Numeri e partecipazione

Vediamo alcuni numeri. Come detto sono state 97.000 le presenze complessive, con un incremento della partecipazione estera del 33% sul totale, con la partecipazione di oltre 32.000 buyer da più di 130 nazioni (+7%). Si è registrato un incremento di buyer dai principali mercati target, con particolare riferimento agli Stati Uniti (+5%), alla Germania (+5%) e alla Gran Bretagna (+30%). In crescita anche la partecipazione da Francia, Belgio, Olanda e Giappone. In controtendenza, si è registrata una flessione dalla Cina (-20%). Anche Vinitaly and the City, l’evento fuori salone dedicato agli appassionati nel centro storico di Verona è stato un grande successo, con oltre 50.000 biglietti di degustazioni venduti.

La presenza di due Commissari Europei – per l'Agricoltura, Janusz Wojciechowski e per la Salute e il Benessere degli Animali, Olivér Várhelyi – una novità storica per il salone e di vari ministri italiani ha fornito un segnale forte a supporto della filiera vitivinicola nazionale. Le istituzioni si sono impegnate a difendere il prodotto italiano dalle pressioni protezionistiche e dalle campagne sanitarie aggressive, come quelle promosse dall'OMS. Per quanto riguarda il mercato USA, nonostante le preoccupazioni per i dazi al 15% ipotizzati su alcuni prodotti agroalimentari, il messaggio generale è stato di "niente panico". È stata infatti confermata la seconda edizione di Vinitaly USA a Chicago per ottobre 2025, con l'obiettivo di consolidare il legame con i consumatori americani, che generano un indotto da oltre 10 miliardi di dollari all'anno a beneficio del vino italiano.
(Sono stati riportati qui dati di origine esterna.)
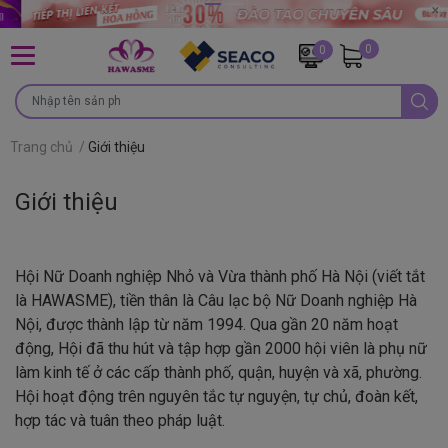
0
0
Trang chủ
/
Giới thiệu
Giới thiệu
Hội Nữ Doanh nghiệp Nhỏ và Vừa thành phố Hà Nội (viết tắt
là HAWASME), tiền thân là Câu lạc bộ Nữ Doanh nghiệp Hà
Nội, được thành lập từ năm 1994. Qua gần 20 năm hoạt
động, Hội đã thu hút và tập hợp gần 2000 hội viên là phụ nữ
làm kinh tế ở các cấp thành phố, quận, huyện và xã, phường.
Hội hoạt động trên nguyên tắc tự nguyện, tự chủ, đoàn kết,
hợp tác và tuân theo pháp luật.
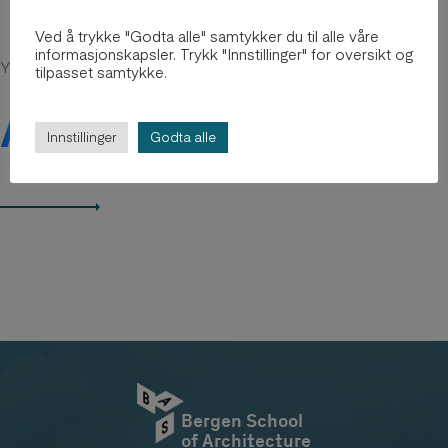
Ved å trykke "Godta alle" samtykker du til alle våre
informasjonskapsler. Trykk "Innstillinger" for oversikt og
You might be intersted in
tilpasset samtykke.
Arkiv 2012-2018
Innstillinger
Godta alle
Bergen School
of Architecture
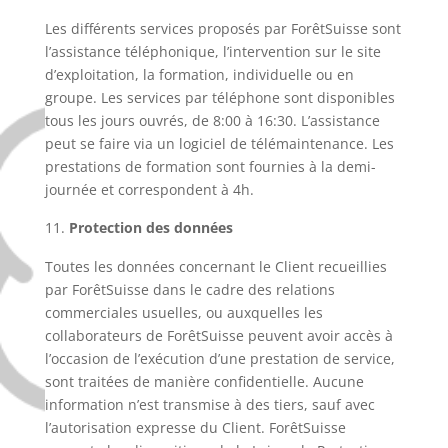
Les différents services proposés par ForêtSuisse sont
l’assistance téléphonique, l’intervention sur le site
d’exploitation, la formation, individuelle ou en
groupe. Les services par téléphone sont disponibles
tous les jours ouvrés, de 8:00 à 16:30. L’assistance
peut se faire via un logiciel de télémaintenance. Les
prestations de formation sont fournies à la demi-
journée et correspondent à 4h.
Protection des données
Toutes les données concernant le Client recueillies
par ForêtSuisse dans le cadre des relations
commerciales usuelles, ou auxquelles les
collaborateurs de ForêtSuisse peuvent avoir accès à
l’occasion de l’exécution d’une prestation de service,
sont traitées de manière confidentielle. Aucune
information n’est transmise à des tiers, sauf avec
l’autorisation expresse du Client. ForêtSuisse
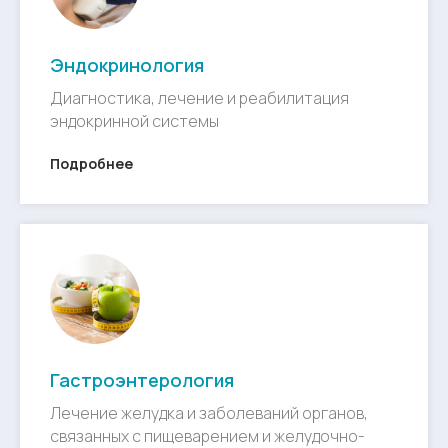
Эндокринология
Диагностика, лечение и реабилитация
эндокринной системы
Подробнее
Гастроэнтерология
Лечение желудка и заболеваний органов,
связанных с пищеварением и желудочно-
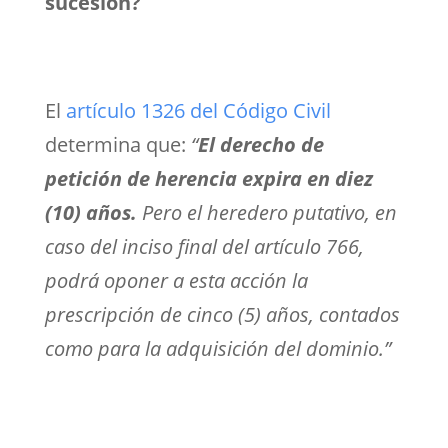
sucesión?
El
artículo 1326 del Código Civil
determina que:
“
El derecho de
petición de herencia expira en diez
(10) años.
Pero el heredero putativo, en
caso del inciso final del artículo 766,
podrá oponer a esta acción la
prescripción de cinco (5) años, contados
como para la adquisición del dominio.”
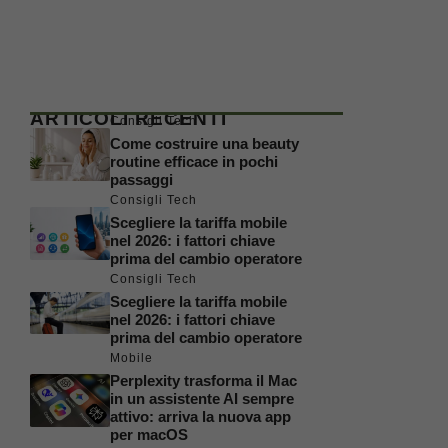
ARTICOLI RECENTI
Consigli Tech
Come costruire una beauty
routine efficace in pochi
passaggi
Consigli Tech
Scegliere la tariffa mobile
nel 2026: i fattori chiave
prima del cambio operatore
Consigli Tech
Scegliere la tariffa mobile
nel 2026: i fattori chiave
prima del cambio operatore
Mobile
Perplexity trasforma il Mac
in un assistente AI sempre
attivo: arriva la nuova app
per macOS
Tra i trend del momento, l'attenzione alla sostenibilità e alla viticoltura biologica è stata altissima, con l’evidenziazione di moltissime aziende che investono in pratiche agronomiche e di cantina del tutto eco-compatibili. Per la prima volta, un focus specifico è stato dedicato al comparto dei cosiddetti vini "No-Low" (senza o dal contenuto contenuto alcolico), intercettando una tendenza di mercato in evoluzione.

In definitiva, è stato rimarcato come il settore vitivinicolo produca un contributo economico complessivo di oltre 45 miliardi di euro all'anno per l'Italia, pari all'1,1% del PIL nazionale.

Appuntamento a Verona con la 58ª edizione del Vinitaly dal 12 al 15 aprile 2026.